§ TO DO
In the listing that follows, locate the line containing "scroll(532, 291, down, 5)" and the line containing "scroll(499, 383, down, 3)". Retype exactly those two lines and every line between them, and nothing more.

§ DATASET EXCERPTS
==================================================

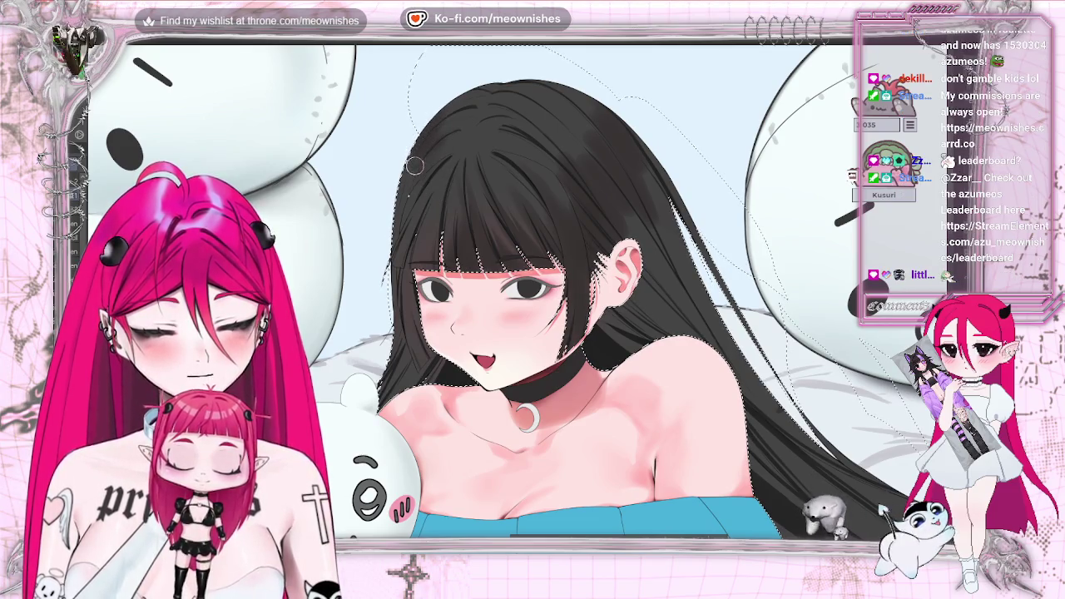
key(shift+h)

==================================================

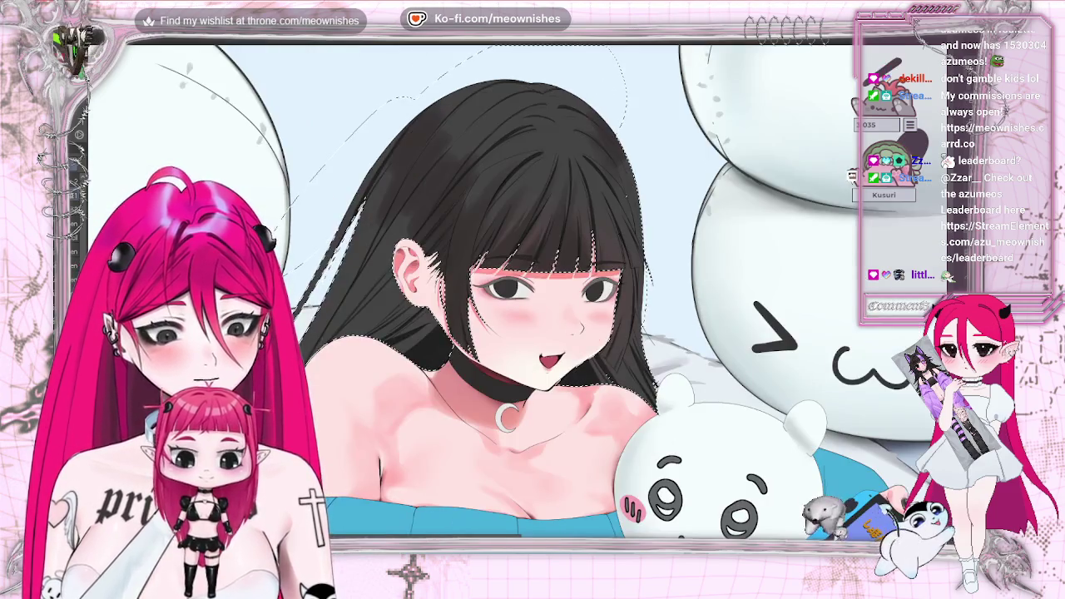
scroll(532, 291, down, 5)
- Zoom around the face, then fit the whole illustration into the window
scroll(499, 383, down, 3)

==================================================

§ WRITTEN SOLUTION
scroll(532, 291, down, 5)
- Zoom around the face, then fit the whole illustration into the window
scroll(499, 383, down, 3)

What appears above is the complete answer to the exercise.